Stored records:
===============
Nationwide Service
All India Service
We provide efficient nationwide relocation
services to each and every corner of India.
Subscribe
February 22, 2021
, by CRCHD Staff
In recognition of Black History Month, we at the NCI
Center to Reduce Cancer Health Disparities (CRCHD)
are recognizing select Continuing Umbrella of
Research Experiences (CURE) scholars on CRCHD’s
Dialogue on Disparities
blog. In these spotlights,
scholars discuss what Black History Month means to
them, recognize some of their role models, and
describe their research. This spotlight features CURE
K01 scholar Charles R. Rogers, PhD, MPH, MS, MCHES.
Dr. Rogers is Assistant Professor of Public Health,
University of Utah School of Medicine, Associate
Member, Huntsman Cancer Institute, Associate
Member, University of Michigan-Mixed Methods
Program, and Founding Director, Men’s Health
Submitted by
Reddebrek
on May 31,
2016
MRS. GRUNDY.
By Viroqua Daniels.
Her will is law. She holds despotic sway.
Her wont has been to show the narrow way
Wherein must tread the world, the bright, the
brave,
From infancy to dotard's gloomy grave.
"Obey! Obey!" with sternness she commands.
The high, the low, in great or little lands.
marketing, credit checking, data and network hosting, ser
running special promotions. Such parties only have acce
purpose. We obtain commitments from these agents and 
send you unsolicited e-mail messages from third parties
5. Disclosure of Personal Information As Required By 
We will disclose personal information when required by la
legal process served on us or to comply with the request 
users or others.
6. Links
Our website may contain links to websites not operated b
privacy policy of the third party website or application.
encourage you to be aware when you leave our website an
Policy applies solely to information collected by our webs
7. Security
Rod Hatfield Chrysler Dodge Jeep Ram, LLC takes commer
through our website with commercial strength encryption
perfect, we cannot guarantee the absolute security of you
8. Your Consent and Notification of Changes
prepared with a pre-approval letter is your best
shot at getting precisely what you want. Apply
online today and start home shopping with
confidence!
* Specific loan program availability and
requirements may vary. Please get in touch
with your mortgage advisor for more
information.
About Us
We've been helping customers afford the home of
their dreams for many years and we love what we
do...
===============
• _WORK TO COMPLETE_
Copy every line of these records word for word, keeping each line break where it falls.

• _TASK RESPONSE_
Nationwide Service
All India Service
We provide efficient nationwide relocation
services to each and every corner of India.
Subscribe
February 22, 2021
, by CRCHD Staff
In recognition of Black History Month, we at the NCI
Center to Reduce Cancer Health Disparities (CRCHD)
are recognizing select Continuing Umbrella of
Research Experiences (CURE) scholars on CRCHD’s
Dialogue on Disparities
blog. In these spotlights,
scholars discuss what Black History Month means to
them, recognize some of their role models, and
describe their research. This spotlight features CURE
K01 scholar Charles R. Rogers, PhD, MPH, MS, MCHES.
Dr. Rogers is Assistant Professor of Public Health,
University of Utah School of Medicine, Associate
Member, Huntsman Cancer Institute, Associate
Member, University of Michigan-Mixed Methods
Program, and Founding Director, Men’s Health
Submitted by
Reddebrek
on May 31,
2016
MRS. GRUNDY.
By Viroqua Daniels.
Her will is law. She holds despotic sway.
Her wont has been to show the narrow way
Wherein must tread the world, the bright, the
brave,
From infancy to dotard's gloomy grave.
"Obey! Obey!" with sternness she commands.
The high, the low, in great or little lands.
marketing, credit checking, data and network hosting, ser
running special promotions. Such parties only have acce
purpose. We obtain commitments from these agents and 
send you unsolicited e-mail messages from third parties
5. Disclosure of Personal Information As Required By 
We will disclose personal information when required by la
legal process served on us or to comply with the request 
users or others.
6. Links
Our website may contain links to websites not operated b
privacy policy of the third party website or application.
encourage you to be aware when you leave our website an
Policy applies solely to information collected by our webs
7. Security
Rod Hatfield Chrysler Dodge Jeep Ram, LLC takes commer
through our website with commercial strength encryption
perfect, we cannot guarantee the absolute security of you
8. Your Consent and Notification of Changes
prepared with a pre-approval letter is your best
shot at getting precisely what you want. Apply
online today and start home shopping with
confidence!
* Specific loan program availability and
requirements may vary. Please get in touch
with your mortgage advisor for more
information.
About Us
We've been helping customers afford the home of
their dreams for many years and we love what we
do...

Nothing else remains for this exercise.